WHAT YOU WILL DO ▸
Nothing should differ between your answer and the records below.

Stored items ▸

__________________________________________________

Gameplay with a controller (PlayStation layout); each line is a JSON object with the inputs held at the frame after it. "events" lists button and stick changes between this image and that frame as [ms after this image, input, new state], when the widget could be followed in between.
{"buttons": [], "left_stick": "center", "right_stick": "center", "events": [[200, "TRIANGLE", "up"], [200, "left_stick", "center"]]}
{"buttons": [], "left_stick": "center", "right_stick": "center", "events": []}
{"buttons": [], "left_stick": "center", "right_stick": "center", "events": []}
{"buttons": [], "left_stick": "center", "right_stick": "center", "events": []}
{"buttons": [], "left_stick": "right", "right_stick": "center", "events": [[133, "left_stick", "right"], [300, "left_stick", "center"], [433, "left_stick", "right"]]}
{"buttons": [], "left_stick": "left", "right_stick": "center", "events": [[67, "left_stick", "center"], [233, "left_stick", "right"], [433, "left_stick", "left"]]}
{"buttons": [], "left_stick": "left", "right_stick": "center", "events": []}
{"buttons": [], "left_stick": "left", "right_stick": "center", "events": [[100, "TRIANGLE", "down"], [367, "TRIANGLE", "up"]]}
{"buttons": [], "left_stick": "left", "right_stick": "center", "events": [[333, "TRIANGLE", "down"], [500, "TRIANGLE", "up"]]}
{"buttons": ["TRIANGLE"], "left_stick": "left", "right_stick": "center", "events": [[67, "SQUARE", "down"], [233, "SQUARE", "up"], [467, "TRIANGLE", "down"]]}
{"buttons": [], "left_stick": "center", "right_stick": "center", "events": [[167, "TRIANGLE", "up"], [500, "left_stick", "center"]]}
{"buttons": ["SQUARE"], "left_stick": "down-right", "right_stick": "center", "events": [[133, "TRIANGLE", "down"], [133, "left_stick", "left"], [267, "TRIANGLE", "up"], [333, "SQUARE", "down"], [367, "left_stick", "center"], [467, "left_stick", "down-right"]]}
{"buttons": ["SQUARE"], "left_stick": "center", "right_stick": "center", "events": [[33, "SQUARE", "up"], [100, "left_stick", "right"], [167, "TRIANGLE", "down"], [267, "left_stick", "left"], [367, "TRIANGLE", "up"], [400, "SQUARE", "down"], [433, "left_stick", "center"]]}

__________________________________________________

YOUR RESPONSE ▸
Gameplay with a controller (PlayStation layout); each line is a JSON object with the inputs held at the frame after it. "events" lists button and stick changes between this image and that frame as [ms after this image, input, new state], when the widget could be followed in between.
{"buttons": [], "left_stick": "center", "right_stick": "center", "events": [[200, "TRIANGLE", "up"], [200, "left_stick", "center"]]}
{"buttons": [], "left_stick": "center", "right_stick": "center", "events": []}
{"buttons": [], "left_stick": "center", "right_stick": "center", "events": []}
{"buttons": [], "left_stick": "center", "right_stick": "center", "events": []}
{"buttons": [], "left_stick": "right", "right_stick": "center", "events": [[133, "left_stick", "right"], [300, "left_stick", "center"], [433, "left_stick", "right"]]}
{"buttons": [], "left_stick": "left", "right_stick": "center", "events": [[67, "left_stick", "center"], [233, "left_stick", "right"], [433, "left_stick", "left"]]}
{"buttons": [], "left_stick": "left", "right_stick": "center", "events": []}
{"buttons": [], "left_stick": "left", "right_stick": "center", "events": [[100, "TRIANGLE", "down"], [367, "TRIANGLE", "up"]]}
{"buttons": [], "left_stick": "left", "right_stick": "center", "events": [[333, "TRIANGLE", "down"], [500, "TRIANGLE", "up"]]}
{"buttons": ["TRIANGLE"], "left_stick": "left", "right_stick": "center", "events": [[67, "SQUARE", "down"], [233, "SQUARE", "up"], [467, "TRIANGLE", "down"]]}
{"buttons": [], "left_stick": "center", "right_stick": "center", "events": [[167, "TRIANGLE", "up"], [500, "left_stick", "center"]]}
{"buttons": ["SQUARE"], "left_stick": "down-right", "right_stick": "center", "events": [[133, "TRIANGLE", "down"], [133, "left_stick", "left"], [267, "TRIANGLE", "up"], [333, "SQUARE", "down"], [367, "left_stick", "center"], [467, "left_stick", "down-right"]]}
{"buttons": ["SQUARE"], "left_stick": "center", "right_stick": "center", "events": [[33, "SQUARE", "up"], [100, "left_stick", "right"], [167, "TRIANGLE", "down"], [267, "left_stick", "left"], [367, "TRIANGLE", "up"], [400, "SQUARE", "down"], [433, "left_stick", "center"]]}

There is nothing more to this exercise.